==== Input data ====

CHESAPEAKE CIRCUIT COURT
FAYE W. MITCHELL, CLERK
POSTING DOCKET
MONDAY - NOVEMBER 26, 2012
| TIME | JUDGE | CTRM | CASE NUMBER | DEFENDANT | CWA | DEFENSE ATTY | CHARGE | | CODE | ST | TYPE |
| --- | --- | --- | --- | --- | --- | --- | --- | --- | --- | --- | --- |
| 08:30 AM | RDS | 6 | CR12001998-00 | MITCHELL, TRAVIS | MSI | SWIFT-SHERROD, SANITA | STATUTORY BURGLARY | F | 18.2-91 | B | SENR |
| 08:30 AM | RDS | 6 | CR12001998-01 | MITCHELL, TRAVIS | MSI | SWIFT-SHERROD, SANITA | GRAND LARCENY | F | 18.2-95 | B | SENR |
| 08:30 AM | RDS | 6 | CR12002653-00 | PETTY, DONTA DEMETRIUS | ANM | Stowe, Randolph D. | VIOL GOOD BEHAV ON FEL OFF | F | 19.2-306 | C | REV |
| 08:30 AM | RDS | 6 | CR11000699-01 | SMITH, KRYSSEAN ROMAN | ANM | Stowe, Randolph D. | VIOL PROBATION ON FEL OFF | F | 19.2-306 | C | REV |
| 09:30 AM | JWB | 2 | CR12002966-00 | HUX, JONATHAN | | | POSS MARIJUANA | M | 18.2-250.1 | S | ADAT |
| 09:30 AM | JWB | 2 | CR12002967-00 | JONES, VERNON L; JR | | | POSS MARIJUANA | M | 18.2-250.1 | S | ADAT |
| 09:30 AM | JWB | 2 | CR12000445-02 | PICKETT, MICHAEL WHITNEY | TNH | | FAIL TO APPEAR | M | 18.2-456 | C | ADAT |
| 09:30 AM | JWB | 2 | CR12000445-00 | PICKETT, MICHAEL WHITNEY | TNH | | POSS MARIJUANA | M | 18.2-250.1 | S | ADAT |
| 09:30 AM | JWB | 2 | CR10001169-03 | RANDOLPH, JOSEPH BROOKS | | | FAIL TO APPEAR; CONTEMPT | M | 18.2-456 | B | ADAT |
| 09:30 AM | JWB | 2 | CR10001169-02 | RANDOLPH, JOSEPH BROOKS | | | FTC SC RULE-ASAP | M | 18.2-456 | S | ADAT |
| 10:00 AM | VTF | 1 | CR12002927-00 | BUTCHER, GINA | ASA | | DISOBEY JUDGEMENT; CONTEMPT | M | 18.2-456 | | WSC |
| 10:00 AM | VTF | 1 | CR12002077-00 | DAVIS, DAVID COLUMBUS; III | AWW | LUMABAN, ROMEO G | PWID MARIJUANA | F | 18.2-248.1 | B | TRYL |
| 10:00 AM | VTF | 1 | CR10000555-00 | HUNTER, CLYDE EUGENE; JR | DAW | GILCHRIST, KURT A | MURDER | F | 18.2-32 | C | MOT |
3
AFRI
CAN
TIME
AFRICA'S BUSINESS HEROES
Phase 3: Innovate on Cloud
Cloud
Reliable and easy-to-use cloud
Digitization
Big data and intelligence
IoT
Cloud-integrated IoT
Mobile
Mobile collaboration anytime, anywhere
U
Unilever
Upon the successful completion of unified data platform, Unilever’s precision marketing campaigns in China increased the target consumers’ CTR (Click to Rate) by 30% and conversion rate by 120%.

====

**Brief:** Retype each record in full, please.

**Exercise output:**
CHESAPEAKE CIRCUIT COURT
FAYE W. MITCHELL, CLERK
POSTING DOCKET
MONDAY - NOVEMBER 26, 2012
| TIME | JUDGE | CTRM | CASE NUMBER | DEFENDANT | CWA | DEFENSE ATTY | CHARGE | | CODE | ST | TYPE |
| --- | --- | --- | --- | --- | --- | --- | --- | --- | --- | --- | --- |
| 08:30 AM | RDS | 6 | CR12001998-00 | MITCHELL, TRAVIS | MSI | SWIFT-SHERROD, SANITA | STATUTORY BURGLARY | F | 18.2-91 | B | SENR |
| 08:30 AM | RDS | 6 | CR12001998-01 | MITCHELL, TRAVIS | MSI | SWIFT-SHERROD, SANITA | GRAND LARCENY | F | 18.2-95 | B | SENR |
| 08:30 AM | RDS | 6 | CR12002653-00 | PETTY, DONTA DEMETRIUS | ANM | Stowe, Randolph D. | VIOL GOOD BEHAV ON FEL OFF | F | 19.2-306 | C | REV |
| 08:30 AM | RDS | 6 | CR11000699-01 | SMITH, KRYSSEAN ROMAN | ANM | Stowe, Randolph D. | VIOL PROBATION ON FEL OFF | F | 19.2-306 | C | REV |
| 09:30 AM | JWB | 2 | CR12002966-00 | HUX, JONATHAN | | | POSS MARIJUANA | M | 18.2-250.1 | S | ADAT |
| 09:30 AM | JWB | 2 | CR12002967-00 | JONES, VERNON L; JR | | | POSS MARIJUANA | M | 18.2-250.1 | S | ADAT |
| 09:30 AM | JWB | 2 | CR12000445-02 | PICKETT, MICHAEL WHITNEY | TNH | | FAIL TO APPEAR | M | 18.2-456 | C | ADAT |
| 09:30 AM | JWB | 2 | CR12000445-00 | PICKETT, MICHAEL WHITNEY | TNH | | POSS MARIJUANA | M | 18.2-250.1 | S | ADAT |
| 09:30 AM | JWB | 2 | CR10001169-03 | RANDOLPH, JOSEPH BROOKS | | | FAIL TO APPEAR; CONTEMPT | M | 18.2-456 | B | ADAT |
| 09:30 AM | JWB | 2 | CR10001169-02 | RANDOLPH, JOSEPH BROOKS | | | FTC SC RULE-ASAP | M | 18.2-456 | S | ADAT |
| 10:00 AM | VTF | 1 | CR12002927-00 | BUTCHER, GINA | ASA | | DISOBEY JUDGEMENT; CONTEMPT | M | 18.2-456 | | WSC |
| 10:00 AM | VTF | 1 | CR12002077-00 | DAVIS, DAVID COLUMBUS; III | AWW | LUMABAN, ROMEO G | PWID MARIJUANA | F | 18.2-248.1 | B | TRYL |
| 10:00 AM | VTF | 1 | CR10000555-00 | HUNTER, CLYDE EUGENE; JR | DAW | GILCHRIST, KURT A | MURDER | F | 18.2-32 | C | MOT |
3
AFRI
CAN
TIME
AFRICA'S BUSINESS HEROES
Phase 3: Innovate on Cloud
Cloud
Reliable and easy-to-use cloud
Digitization
Big data and intelligence
IoT
Cloud-integrated IoT
Mobile
Mobile collaboration anytime, anywhere
U
Unilever
Upon the successful completion of unified data platform, Unilever’s precision marketing campaigns in China increased the target consumers’ CTR (Click to Rate) by 30% and conversion rate by 120%.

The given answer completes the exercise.